課題 1 =>
このレビューの記述をもとに、次の問いに答えよ。
(a) 筆者が打ち上げ花火を下から見ることになったのはなぜか。
(b) 筆者は、どのような人ならこの映画を結構好きだと思っているか。
(c) 岩井俊二は、この作品を何のオマージュだと言っているか。
課題 2 =>
レビューのうち、「打ち上げ花火、下から見るか?横から見るか?のぴのしたのレビュー・感想・評価」を含む語句で始まり「から見たけど結構良かったよ。」で終わる部分を、一字一句そのまま書き写せ。

抜粋 =>
====

ぴのした

打ち上げ花火、下から見るか?横から見るか?のぴのしたのレビュー・感想・評価

3.4
席が前の方しか空いてなかったので、打ち上げ花火、まさに下から見ました笑

一般受けはしないかもしれないけど、腑に落ちないラストや細部の伏線についてあーだこーだ考えるのが好きな人や、コアなアニメをよく見る人は結構好きな映画だと思う。僕は原作が好きだから見たけど結構良かったよ。

主に後半部分が原作とは大きく違うけど、原作の拡大解釈としてはこういう展開もいいんじゃない!?って感じ。岩井俊二はこの作品は銀河鉄道の夜のオマージュだって言ってて、その銀河鉄道の夜らしさを前面に出したとしたら、原作にはない電車がトンネルを進むシーンや、あのラストにも多少納得がいく。

====

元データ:
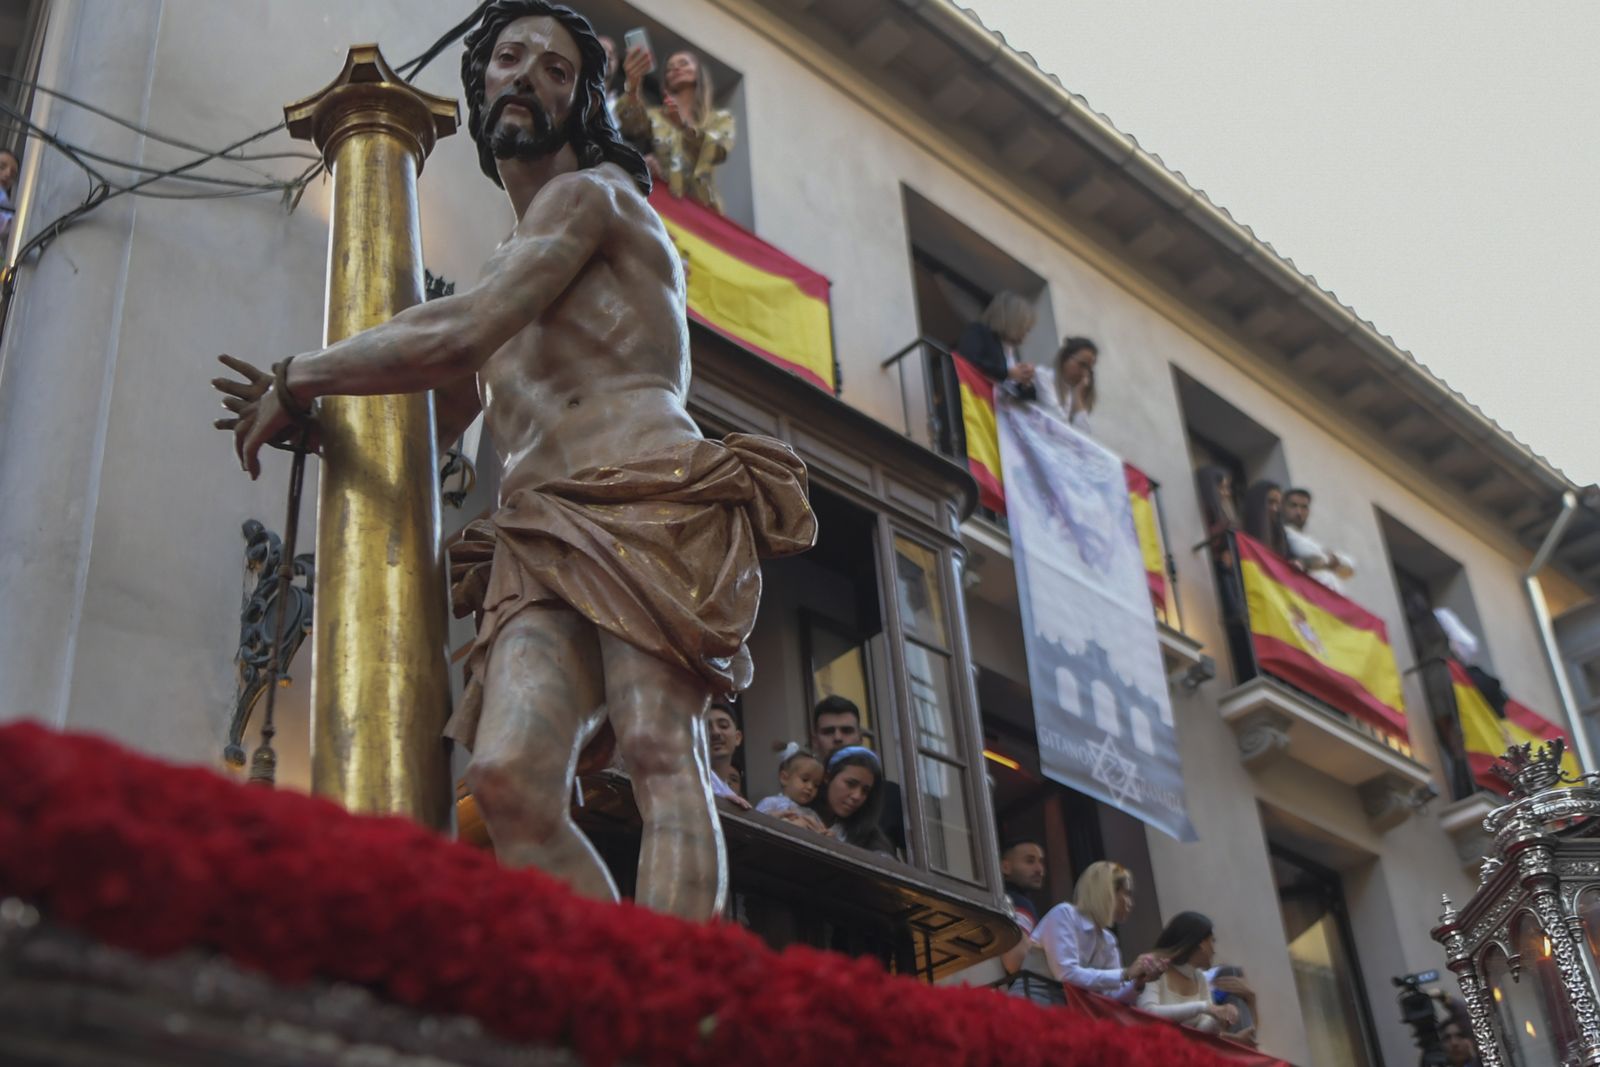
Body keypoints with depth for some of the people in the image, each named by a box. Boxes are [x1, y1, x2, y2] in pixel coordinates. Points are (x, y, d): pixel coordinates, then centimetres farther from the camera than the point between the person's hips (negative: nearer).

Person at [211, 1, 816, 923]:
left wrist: (300, 378, 5)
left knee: (662, 752, -24)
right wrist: (302, 419, 28)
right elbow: (432, 424, 42)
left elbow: (458, 336, -7)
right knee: (509, 776, -19)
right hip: (539, 543, 6)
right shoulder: (510, 266, 35)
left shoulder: (589, 193, 9)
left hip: (648, 503, -6)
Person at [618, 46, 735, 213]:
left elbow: (718, 152, -4)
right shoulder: (655, 116, 18)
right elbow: (631, 129, -5)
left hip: (701, 206, 0)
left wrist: (684, 126, -20)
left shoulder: (720, 118, 17)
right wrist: (632, 87, -24)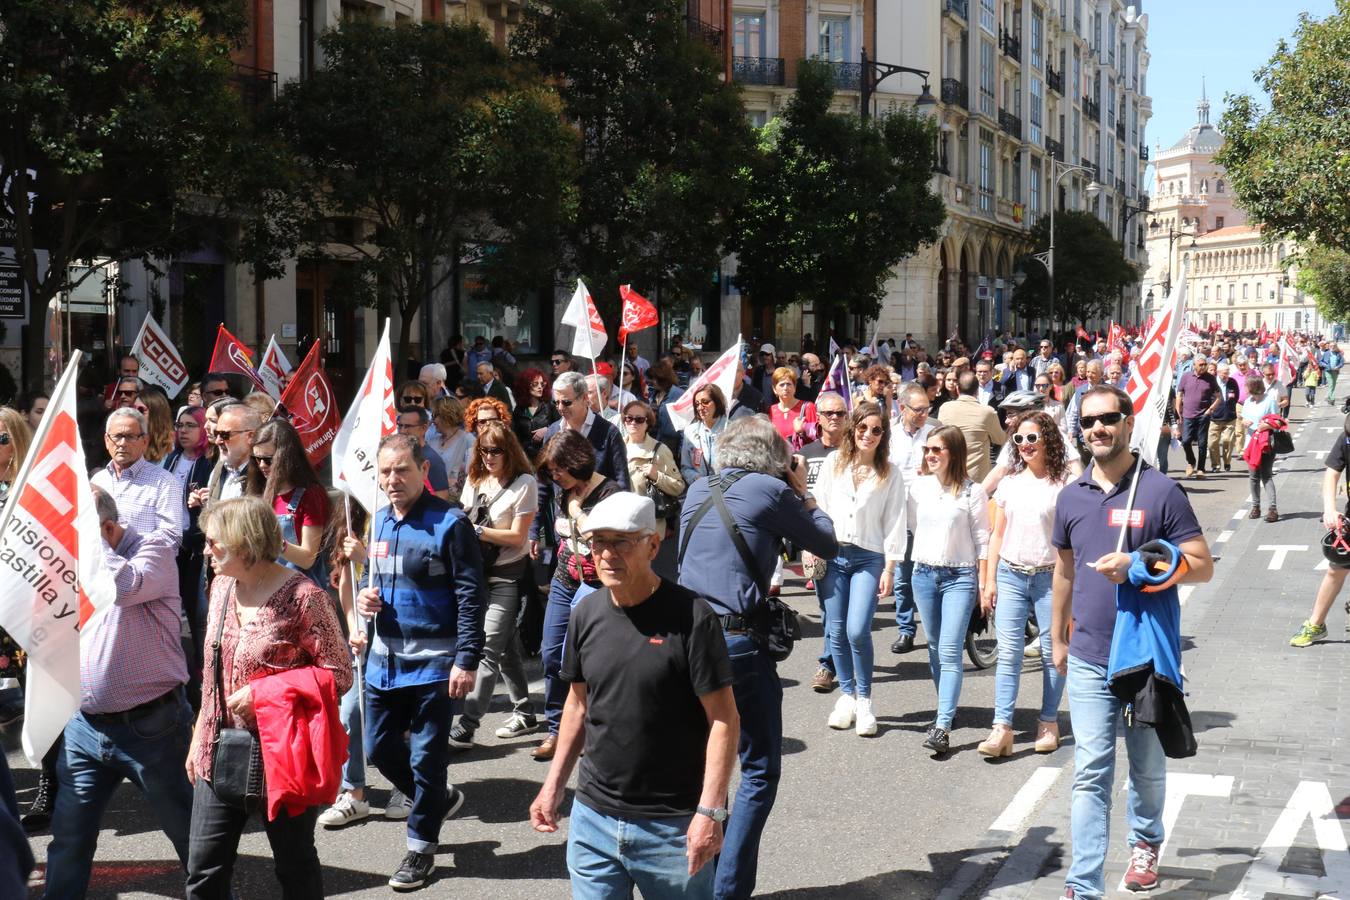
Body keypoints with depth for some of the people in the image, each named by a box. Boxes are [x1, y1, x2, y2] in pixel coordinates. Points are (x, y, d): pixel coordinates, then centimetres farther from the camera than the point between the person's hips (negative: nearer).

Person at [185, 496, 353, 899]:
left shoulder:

====

解答 1 =>
(a) 席が前の方しか空いていなかったから。
(b) 腑に落ちないラストや細部の伏線についてあれこれ考えるのが好きな人や、コアなアニメをよく見る人。
(c) 銀河鉄道の夜。

解答 2 =>
打ち上げ花火、下から見るか?横から見るか?のぴのしたのレビュー・感想・評価

3.4
席が前の方しか空いてなかったので、打ち上げ花火、まさに下から見ました笑

一般受けはしないかもしれないけど、腑に落ちないラストや細部の伏線についてあーだこーだ考えるのが好きな人や、コアなアニメをよく見る人は結構好きな映画だと思う。僕は原作が好きだから見たけど結構良かったよ。